Euntaek Kim, CME Presents Russian Piano Volume 3, Prokofiev, Scriabin, Rachmaninoff

 

Pianist Euntaek Kim makes his recording debut on the very recent album CME Presents Russian Piano Volume 3 (MSR Classics MS 1745). The program gives us three Early Modern Russian classics from the early years of the 20th century. Anyone who is into Expressionist Russian piano will no doubt know these works--Prokofiev's "Piano Sonata No. 2" (1912),  Scriabin's "Piano Sonata No. 8" (1913) and Rachmaninoff's "Piano Sonata No. 1" (1908). Kim gives them all bold new readings.

All three works have a certain Expressionist turbulence to them, with Scriabin working towards the end of his compositional life and of course Prokofiev and Rachmaninov at the beginning. It was a time of cataclysm in Russia socio-politically and all three composers reflect their times in these sonatas. The Prokofiev is perhaps the most outgoing masterpiece of the three, a work not quite paralleled let alone surpassed, even by Prokofiev himself. That is not to say that the other two works are inconsequential--far from it. And to get them all here together is to understand how there was a certain convergence of manner, of affect that was rather beyond a typical Romanticism and into something heavily wrought and complexly Russian at heart.

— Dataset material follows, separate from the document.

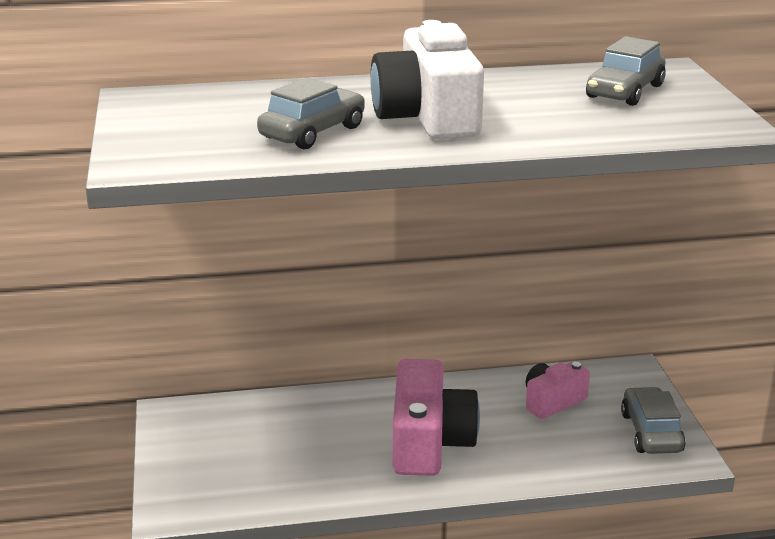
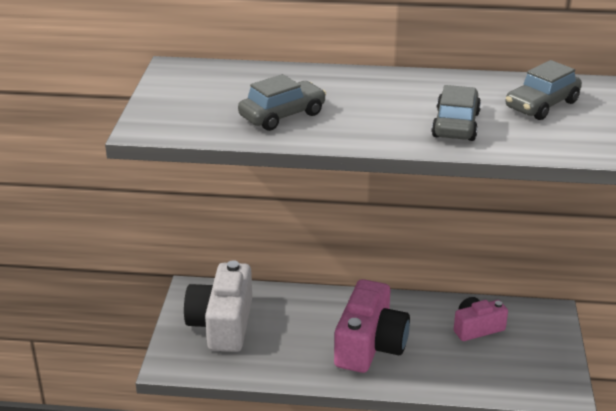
camera: 15 degrees right, 5 degrees up
(428, 117) = (374, 111): white camera -> white camera (222, 324)
(651, 432) = (544, 367): grey car -> grey car (455, 125)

I've grown up over the years listening to various versions of these works and have come to appreciate the way pianists like Richter and select others have accentuated the virtuosi veneer of these works--played often enough at the higher levels pretty rapidly with the emphasis on a supercharged velocity. What is distinctive about Euntaek Kim's readings of these works is a slower, more exacting articulation that brings out most clearly the musical joining together of part with part. The Rachmaninov sounds more deliberate especially, still turbulent but also judiciously weighted towards a logical sequential spanning of the whole.

What is true of the Rachmaninov holds true for the Scriabin and Prokofiev as well. Happily as many times as I've heard performances of all three works Kim's more pondersome versions give new life to the music to my ears and all the better for it am I. Euntaek Kim breathes new life into these chestnuts. Bravo!